You have found the official PHP client library for Podio. It covers all aspects of the Podio API.

For help and bugs create an issue on GitHub.

Sessions management

An important part of any Podio API integration is managing your authentication tokens. You can avoid hitting rate limits and make your integration faster by storing authentication tokens and thus avoid having to re-authenticate every time your script runs.

What is a session manager

When you setup the API client you can optionally pass in the name of a session manager. This should be the class name of your session manager class. This class handles storing and retrieving access tokens through a unified interface. For example if your class is called PodioSession you would setup your client as:

Podio::setup($client_id, $client_secret, array(
  "session_manager" => "PodioSession"
));

if (Podio::is_authenticated()) {
  // The session manager found an existing authentication.
  // No need to re-authenticate
}
else {
  // No authentication found in session manager.
  // You must re-authenticate here.
}

If you use a session manager your authentication tokens will automatically be stored at the end of your script run and automatically retrieved when you create your client at the beginning of the following script run.

Writing your own session manager

Writing a session manager is straight-forward. You need to create a new class that has two methods: get and set.

The get method

The get method should retrieve an existing authentication when called. It has one parameter, $auth_type, which contains information about the current authentication method when using app or password authentication. This makes it easier to switch between multiple forms of authentication (see below).

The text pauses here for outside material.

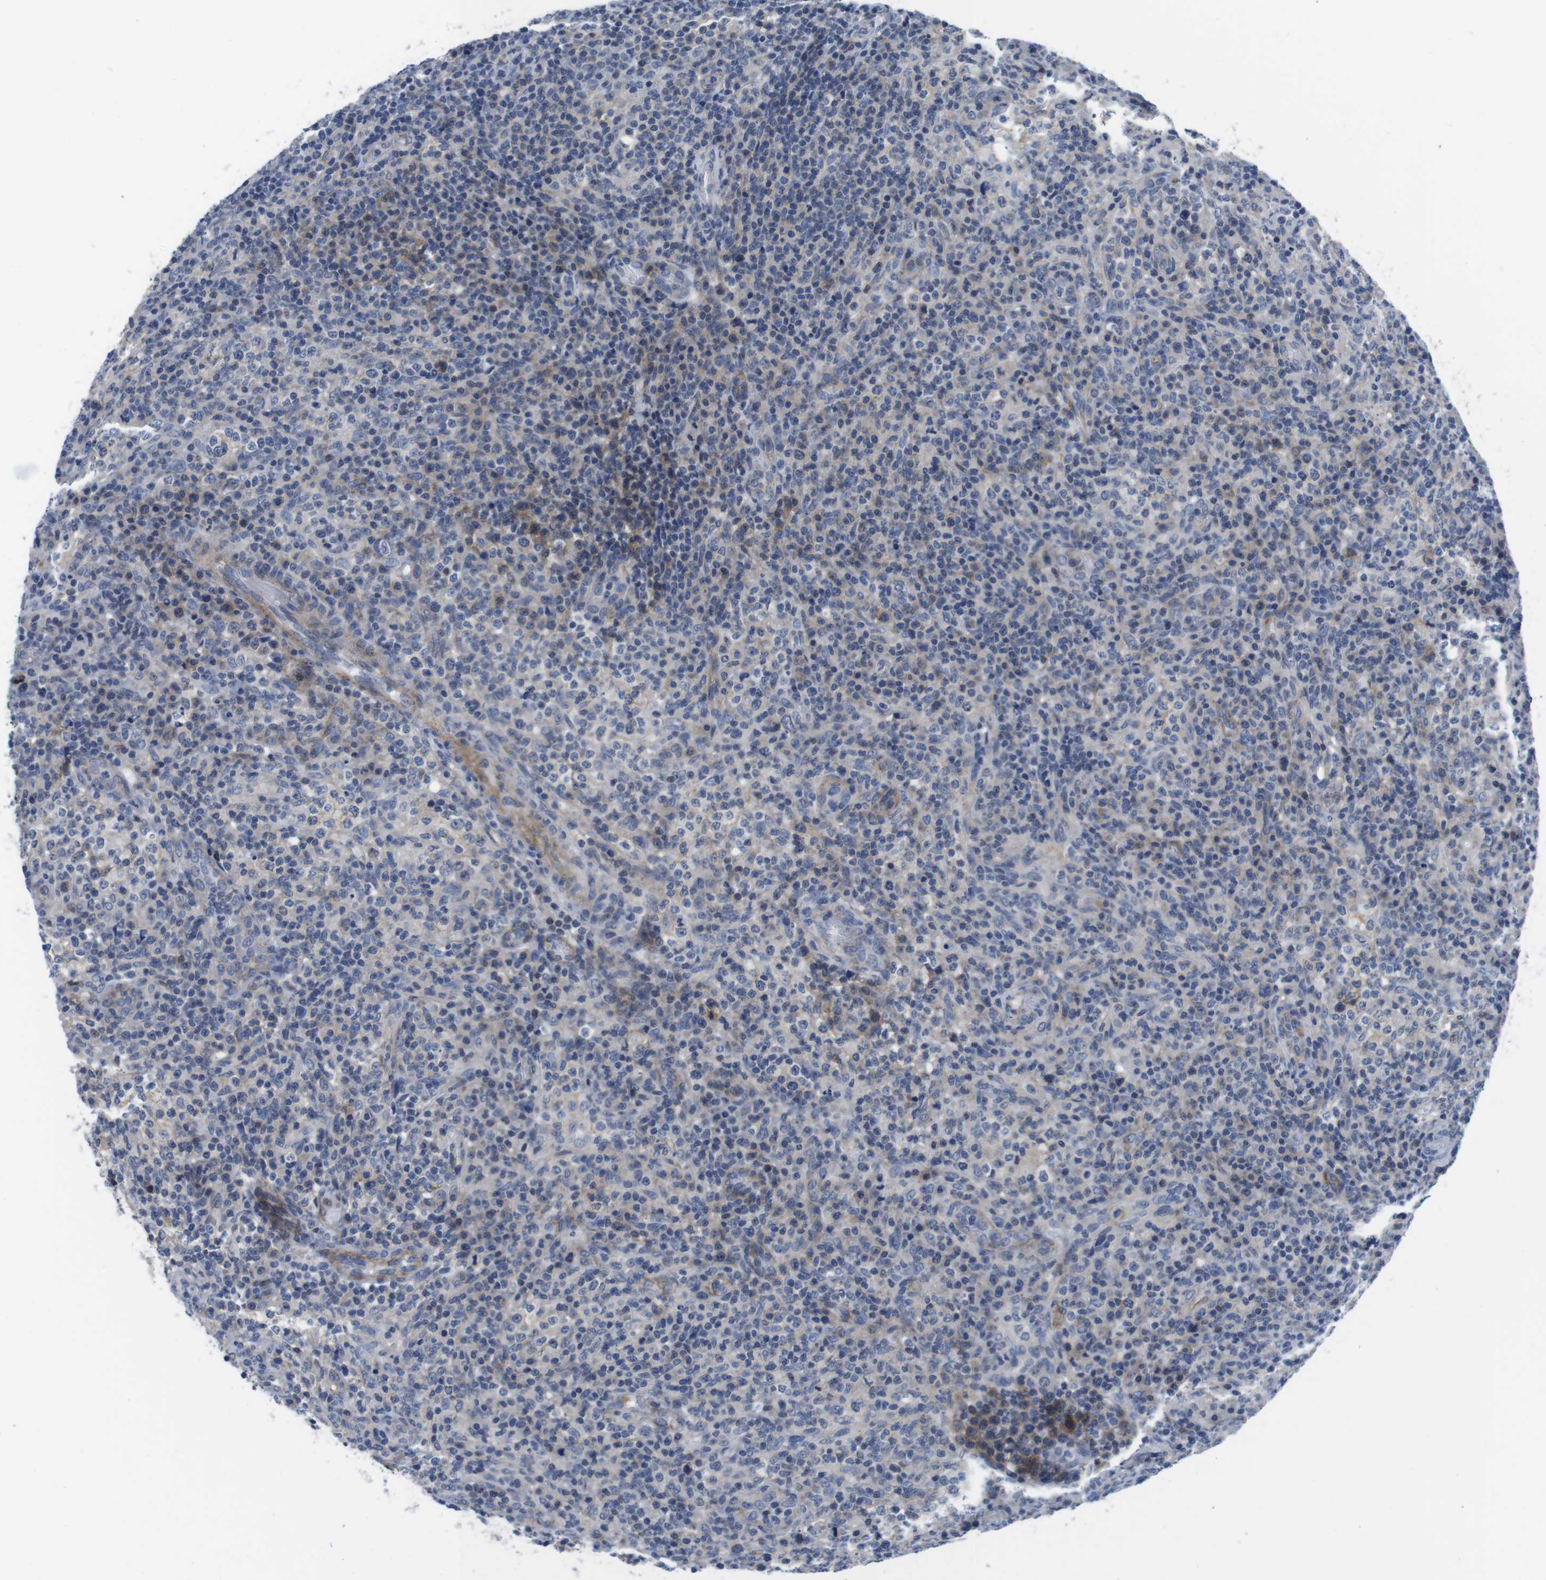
{"staining": {"intensity": "negative", "quantity": "none", "location": "none"}, "tissue": "lymphoma", "cell_type": "Tumor cells", "image_type": "cancer", "snomed": [{"axis": "morphology", "description": "Malignant lymphoma, non-Hodgkin's type, High grade"}, {"axis": "topography", "description": "Lymph node"}], "caption": "This is an immunohistochemistry micrograph of malignant lymphoma, non-Hodgkin's type (high-grade). There is no expression in tumor cells.", "gene": "SCRIB", "patient": {"sex": "female", "age": 76}}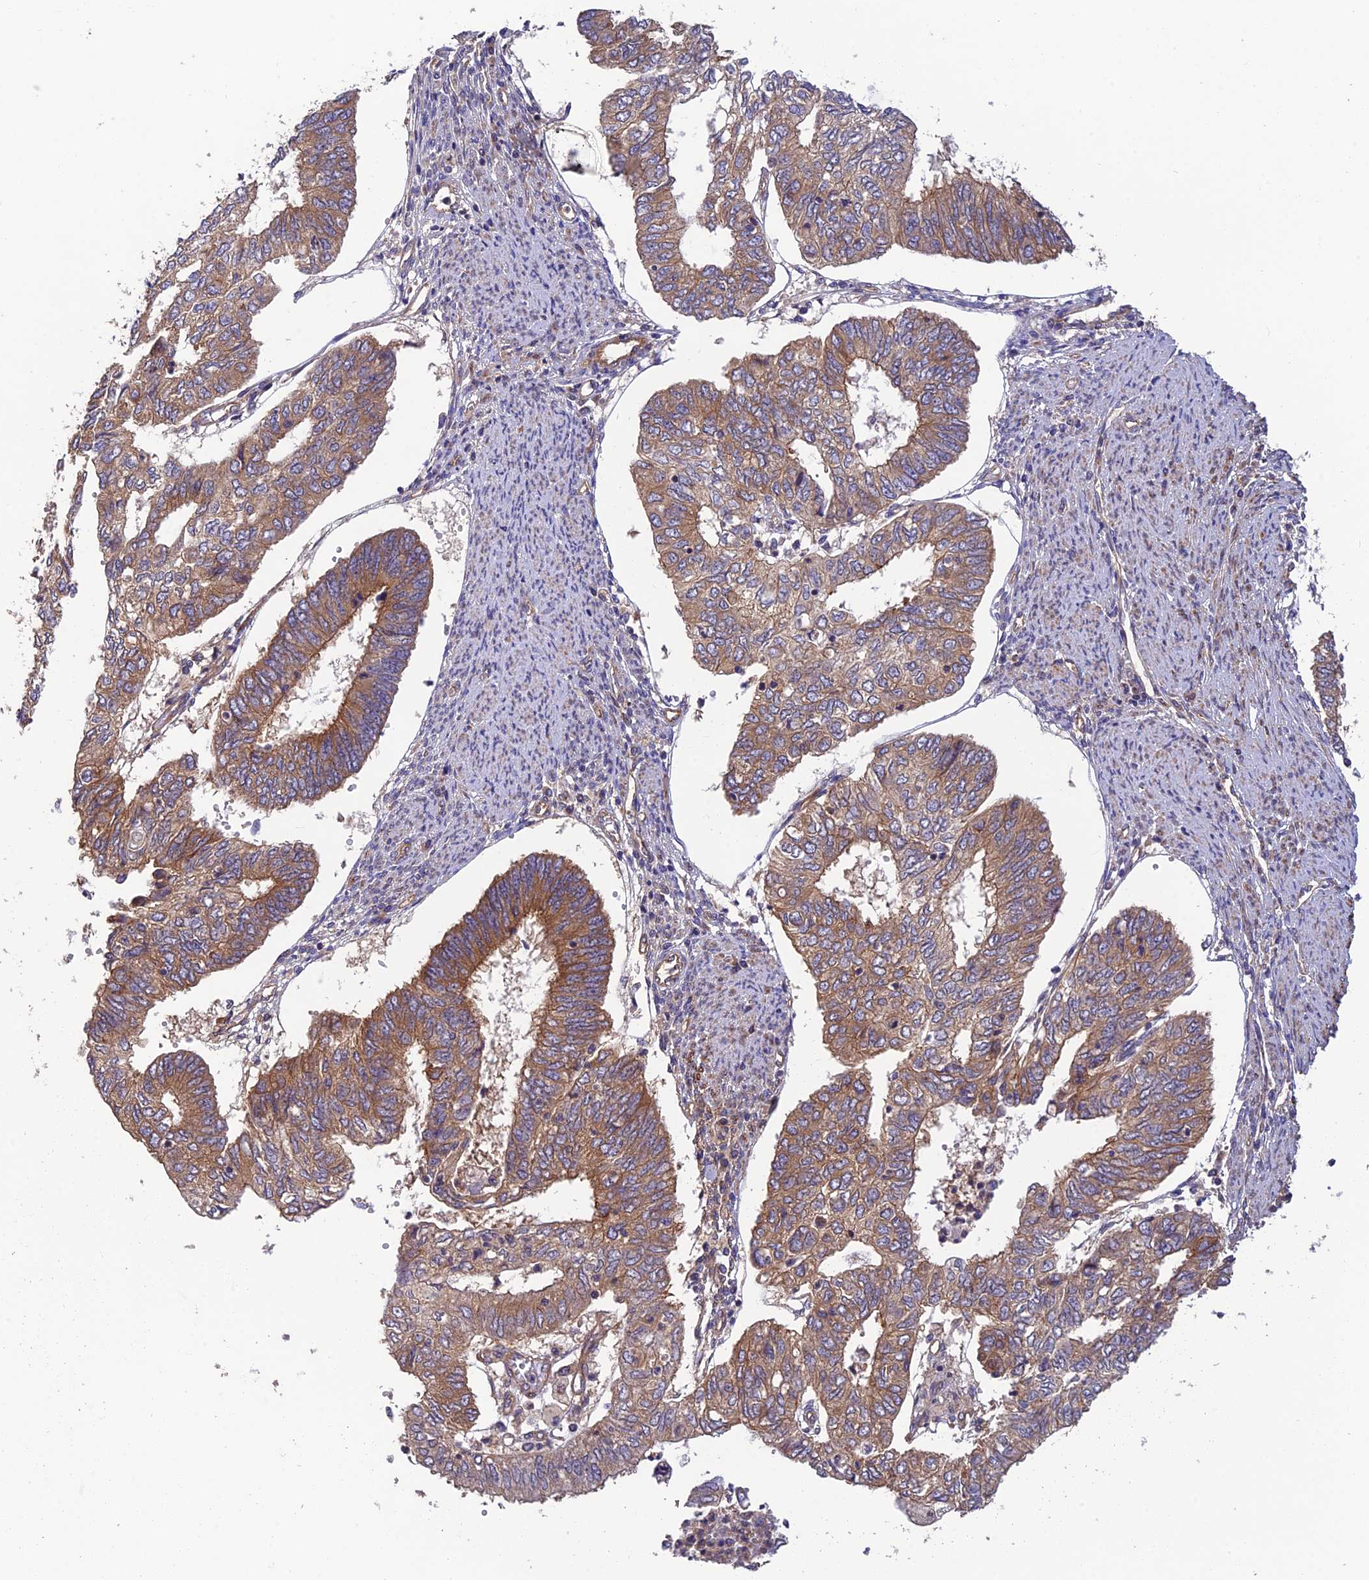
{"staining": {"intensity": "moderate", "quantity": ">75%", "location": "cytoplasmic/membranous"}, "tissue": "endometrial cancer", "cell_type": "Tumor cells", "image_type": "cancer", "snomed": [{"axis": "morphology", "description": "Adenocarcinoma, NOS"}, {"axis": "topography", "description": "Endometrium"}], "caption": "Moderate cytoplasmic/membranous protein expression is present in approximately >75% of tumor cells in endometrial cancer (adenocarcinoma). (Brightfield microscopy of DAB IHC at high magnification).", "gene": "ADAMTS15", "patient": {"sex": "female", "age": 68}}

It should return a PodioOAuth object in all cases. Return an empty PodioOAuth object if no existing authentication could be found.

The set method

The set method should store a PodioOAuth object when called. It has two parameters, $oauth, which holds the current PodioOAuth objecy and $auth_type, which contains information about the current authentication method when using app or password authentication. This makes it easier to switch between multiple forms of authentication (see below).

This is a simple example meant for a web application that uses the server-side authentication flow. It stores the authentication data in a session cookie.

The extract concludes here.